_Instructions for the task_
Put every line from the one containing "célibataire sans enfant, puis un" through the end of the rows into a Markdown table with the columns No. and Text. Number each line in sequence and omit any blank lines.

─── Given records

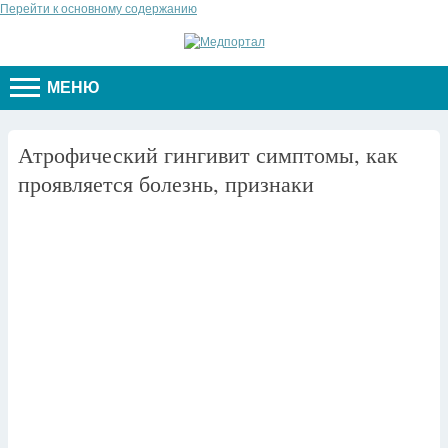
Перейти к основному содержанию
МЕНЮ
Атрофический гингивит симптомы, как
проявляется болезнь, признаки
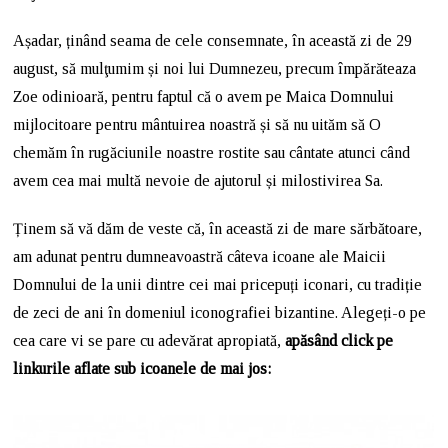
Așadar, ținând seama de cele consemnate, în această zi de 29
august, să mulţumim și noi lui Dumnezeu, precum împărăteaza
Zoe odinioară, pentru faptul că o avem pe Maica Domnului
mijlocitoare pentru mântuirea noastră și să nu uităm să O
chemăm în rugăciunile noastre rostite sau cântate atunci când
avem cea mai multă nevoie de ajutorul și milostivirea Sa.
Ținem să vă dăm de veste că, în această zi de mare sărbătoare,
am adunat pentru dumneavoastră câteva icoane ale Maicii
Domnului de la unii dintre cei mai pricepuți iconari, cu tradiție
de zeci de ani în domeniul iconografiei bizantine. Alegeți-o pe
cea care vi se pare cu adevărat apropiată,
apăsând click pe
linkurile aflate sub icoanele de mai jos:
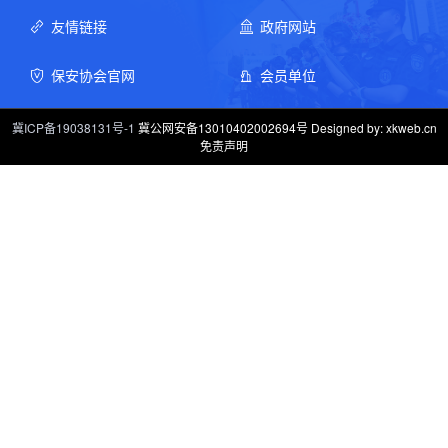
友情链接
政府网站
保安协会官网
会员单位
冀ICP备19038131号-1
冀公网安备13010402002694号 Designed by: xkweb.cn
免责声明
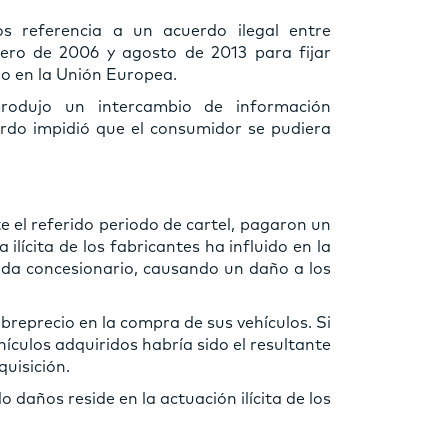
 referencia a un acuerdo ilegal entre
ero de 2006 y agosto de 2013 para fijar
mo en la Unión Europea.
rodujo un intercambio de información
erdo impidió que el consumidor se pudiera
el referido periodo de cartel, pagaron un
ilícita de los fabricantes ha influido en la
 cada concesionario, causando un daño a los
reprecio en la compra de sus vehículos. Si
hículos adquiridos habría sido el resultante
quisición.
o daños reside en la actuación ilícita de los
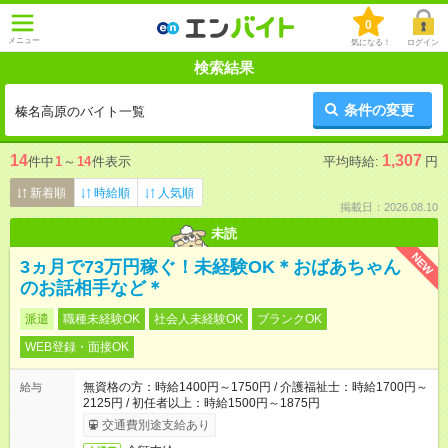
0
メニュー
気になる！
ログイン
検索結果
条件の変更
榛名高原のバイト一覧
14
1,307
件中
1
～
14
件表示
平均時給:
円
新着順
時給順
人気順
掲載日：2026.08.10
未読
NEW
3ヵ月で73万円稼ぐ！未経験OK＊おばあちゃん
のお話相手など＊
派遣
職種未経験OK
社会人未経験OK
ブランクOK
WEB登録・面接OK
無資格の方：時給1400円～1750円 / 介護福祉士：時給1700円～
給与
2125円 / 初任者以上：時給1500円～1875円
交通費別途支給あり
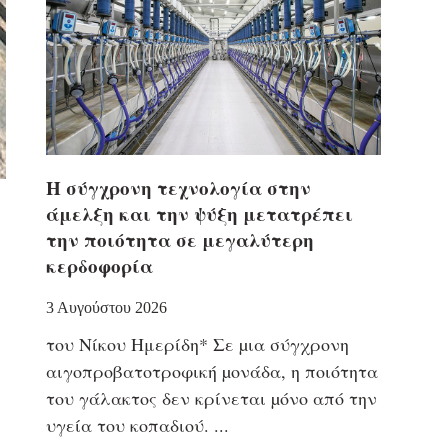
H σύγχρονη τεχνολογία στην
άμελξη και την ψύξη μετατρέπει
την ποιότητα σε μεγαλύτερη
κερδοφορία
3 Αυγούστου 2026
τoυ Νίκου Ημερίδη* Σε µια σύγχρονη
αιγοπροβατοτροφική µονάδα, η ποιότητα
του γάλακτος δεν κρίνεται µόνο από την
υγεία του κοπαδιού.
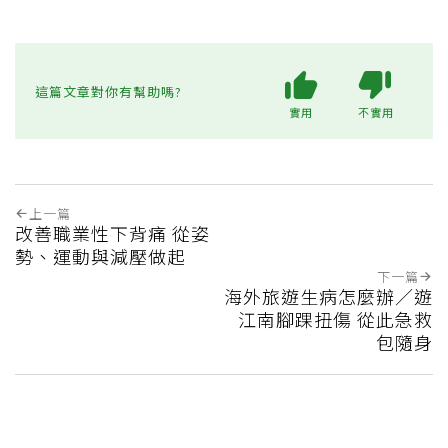
這篇文章對你有幫助嗎?
實用
不實用
上一篇
改善職業性下背痛 從姿
勢、運動與減壓做起
下一篇
海外旅遊生病怎麼辦／遊
江南腳踝扭傷 從此急救
包隨身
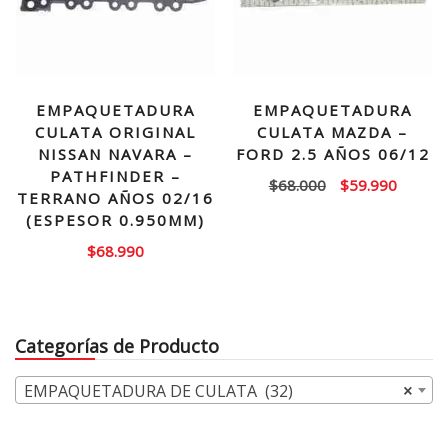
EMPAQUETADURA
EMPAQUETADURA
CULATA ORIGINAL
CULATA MAZDA –
NISSAN NAVARA –
FORD 2.5 AÑOS 06/12
PATHFINDER –
El
El
$
68.000
$
59.990
TERRANO AÑOS 02/16
precio
precio
(ESPESOR 0.950MM)
original
actual
$
68.990
era:
es:
$68.000.
$59.99
Categorías de Producto
EMPAQUETADURA DE CULATA (32)
×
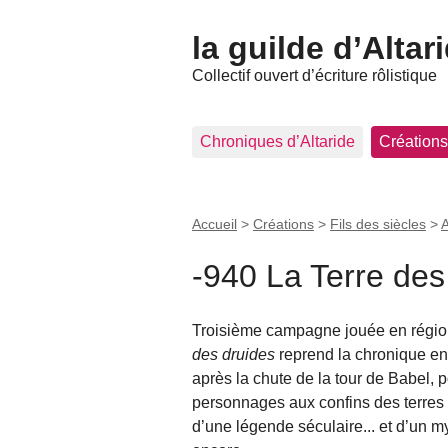
la guilde d’Altar
Collectif ouvert d’écriture rôlistique
Chroniques d’Altaride
Créations
Accueil
>
Créations
>
Fils des siècles
>
A
-940 La Terre des
Troisième campagne jouée en régio
des druides
reprend la chronique en 
après la chute de la tour de Babel,
personnages aux confins des terres 
d’une légende séculaire... et d’un mys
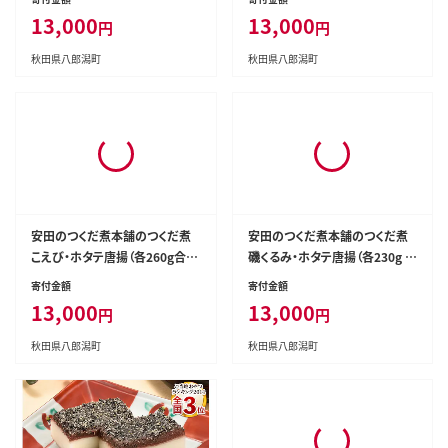
寄付金額
寄付金額
飯のおとも]
13,000
13,000
円
円
秋田県八郎潟町
秋田県八郎潟町
安田のつくだ煮本舗のつくだ煮
安田のつくだ煮本舗のつくだ煮
こえび・ホタテ唐揚（各260g合計
磯くるみ・ホタテ唐揚（各230g 計
520g） [佃煮 つくだ煮 ご飯のお
460g） [佃煮 つくだ煮 ご飯のお
寄付金額
寄付金額
供 ご飯のおとも]
供 ご飯のおとも]
13,000
13,000
円
円
秋田県八郎潟町
秋田県八郎潟町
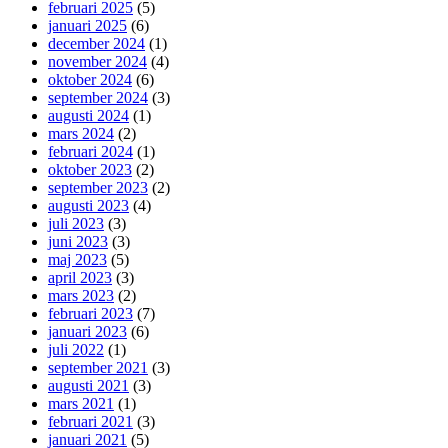
februari 2025
(5)
januari 2025
(6)
december 2024
(1)
november 2024
(4)
oktober 2024
(6)
september 2024
(3)
augusti 2024
(1)
mars 2024
(2)
februari 2024
(1)
oktober 2023
(2)
september 2023
(2)
augusti 2023
(4)
juli 2023
(3)
juni 2023
(3)
maj 2023
(5)
april 2023
(3)
mars 2023
(2)
februari 2023
(7)
januari 2023
(6)
juli 2022
(1)
september 2021
(3)
augusti 2021
(3)
mars 2021
(1)
februari 2021
(3)
januari 2021
(5)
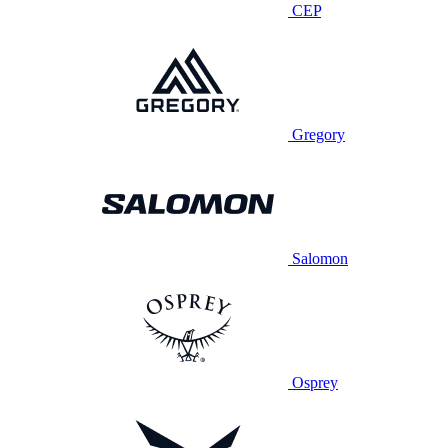
CEP
Gregory
Salomon
Osprey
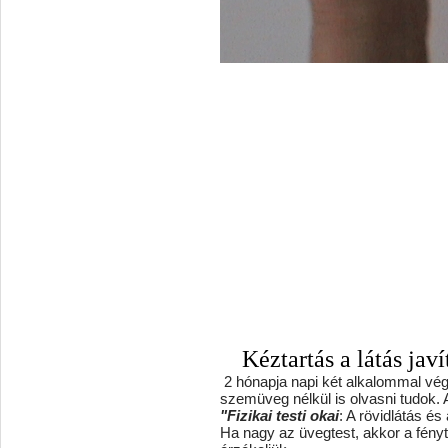
Kéztartás a látás javí
2 hónapja napi két alkalommal vég
szemüveg nélkül is olvasni tudok.
"Fizikai testi okai
: A rövidlátás és
Ha nagy az üvegtest, akkor a fény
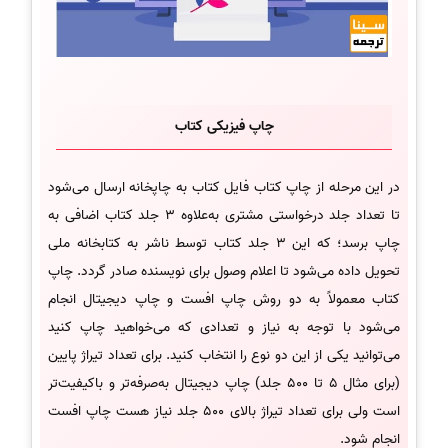
چاپ فیزیکی کتاب
در این مرحله از چاپ کتاب فایل کتاب به چاپخانه ارسال می‌شود
تا تعداد جلد درخواستی مشتری به‌علاوه 3 جلد کتاب اضافی به
چاپ برسد؛ که این 3 جلد کتاب توسط ناشر به کتابخانه ملی
تحویل داده می‌شود تا اعلام وصول برای نویسنده صادر گردد. چاپ
کتاب معمولاً به دو روش چاپ افست و چاپ دیجیتال انجام
می‌شود با توجه به نیاز و تعدادی که می‌خواهید چاپ کنید
می‌توانید یکی از این دو نوع را انتخاب کنید. برای تعداد تیراژ پایین
(برای مثال 5 تا 500 جلد) چاپ دیجیتال به‌صرفه‌تر و باکیفیت‌تر
است ولی برای تعداد تیراژ بالای 500 جلد نیاز هست چاپ افست
انجام شود.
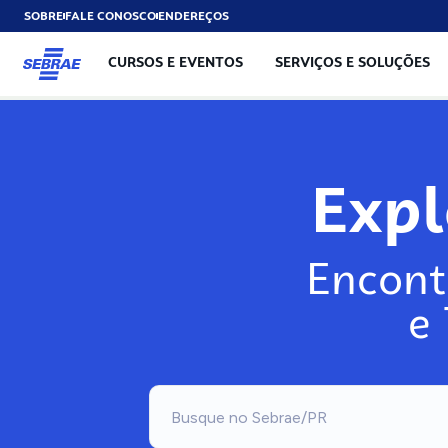
SOBRE
FALE CONOSCO
ENDEREÇOS
CURSOS E EVENTOS
SERVIÇOS E SOLUÇÕES
Exp
Encont
e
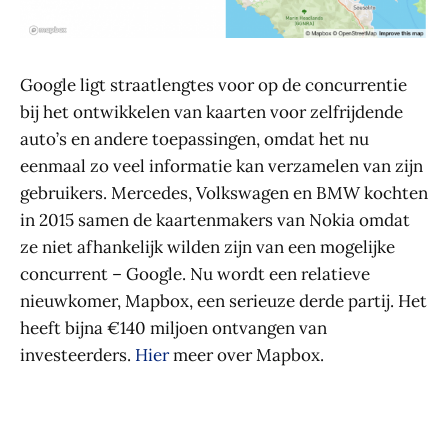
Google ligt straatlengtes voor op de concurrentie
bij het ontwikkelen van kaarten voor zelfrijdende
auto’s en andere toepassingen, omdat het nu
eenmaal zo veel informatie kan verzamelen van zijn
gebruikers. Mercedes, Volkswagen en BMW kochten
in 2015 samen de kaartenmakers van Nokia omdat
ze niet afhankelijk wilden zijn van een mogelijke
concurrent – Google. Nu wordt een relatieve
nieuwkomer, Mapbox, een serieuze derde partij. Het
heeft bijna €140 miljoen ontvangen van
investeerders.
Hier
meer over Mapbox.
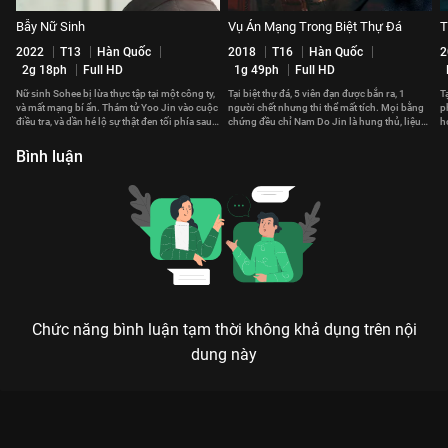
Bẫy Nữ Sinh
Vụ Án Mạng Trong Biệt Thự Đá
T
2022
T13
Hàn Quốc
2018
T16
Hàn Quốc
2
2g 18ph
Full HD
1g 49ph
Full HD
Nữ sinh Sohee bị lừa thực tập tại một công ty,
Tại biệt thự đá, 5 viên đạn được bắn ra, 1
T
và mất mạng bí ẩn. Thám tử Yoo Jin vào cuộc
người chết nhưng thi thể mất tích. Mọi bằng
p
điều tra, và dần hé lộ sự thật đen tối phía sau
chứng đều chỉ Nam Do Jin là hung thủ, liệu
h
một đế chế.
đó có phải sự thật?
n
Bình luận
Chức năng bình luận tạm thời không khả dụng trên nội
dung này
Xem Tra Án Đêm Khuya của Canada có sự tham gia của Art
Hindle, Ashley Bryant, Ted Hallett, Al Mukadam. Thuộc thể loại:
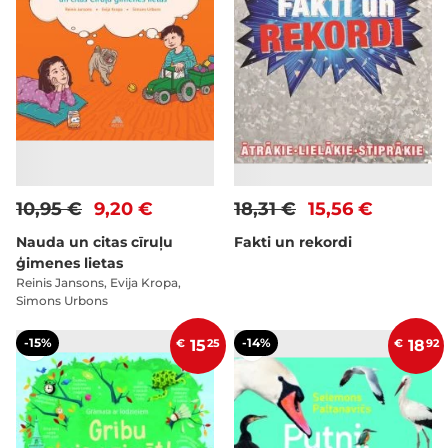
10,95 €
9,20 €
18,31 €
15,56 €
Nauda un citas cīruļu
Fakti un rekordi
ģimenes lietas
Reinis Jansons, Evija Kropa,
Simons Urbons
-15%
-14%
€
15
25
€
18
92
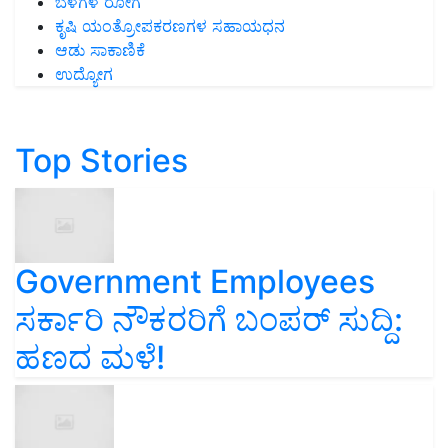
ಬೆಳೆಗಳ ರೋಗ
ಕೃಷಿ ಯಂತ್ರೋಪಕರಣಗಳ ಸಹಾಯಧನ
ಆಡು ಸಾಕಾಣಿಕೆ
ಉದ್ಯೋಗ
Top Stories
Government Employees
ಸರ್ಕಾರಿ ನೌಕರರಿಗೆ ಬಂಪರ್‌ ಸುದ್ದಿ:
ಹಣದ ಮಳೆ!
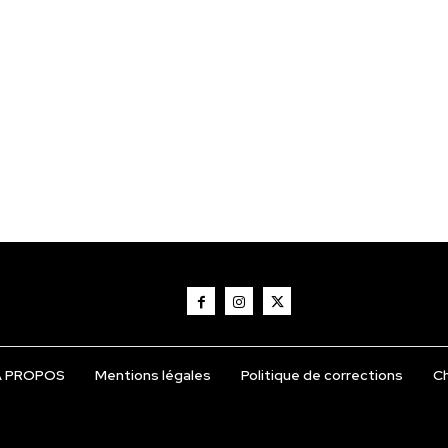
Á PROPOS
Mentions légales
Politique de corrections
Ch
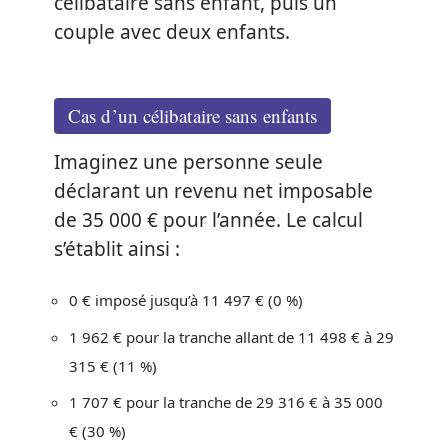
célibataire sans enfant, puis un
couple avec deux enfants.
Cas d’un célibataire sans enfants
Imaginez une personne seule
déclarant un revenu net imposable
de 35 000 € pour l’année. Le calcul
s’établit ainsi :
0 € imposé jusqu’à 11 497 € (0 %)
1 962 € pour la tranche allant de 11 498 € à 29
315 € (11 %)
1 707 € pour la tranche de 29 316 € à 35 000
€ (30 %)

──────

_Task answer_
| No. | Text |
|---|---|
| 1 | célibataire sans enfant, puis un |
| 2 | couple avec deux enfants. |
| 3 | Cas d’un célibataire sans enfants |
| 4 | Imaginez une personne seule |
| 5 | déclarant un revenu net imposable |
| 6 | de 35 000 € pour l’année. Le calcul |
| 7 | s’établit ainsi : |
| 8 | 0 € imposé jusqu’à 11 497 € (0 %) |
| 9 | 1 962 € pour la tranche allant de 11 498 € à 29 |
| 10 | 315 € (11 %) |
| 11 | 1 707 € pour la tranche de 29 316 € à 35 000 |
| 12 | € (30 %) |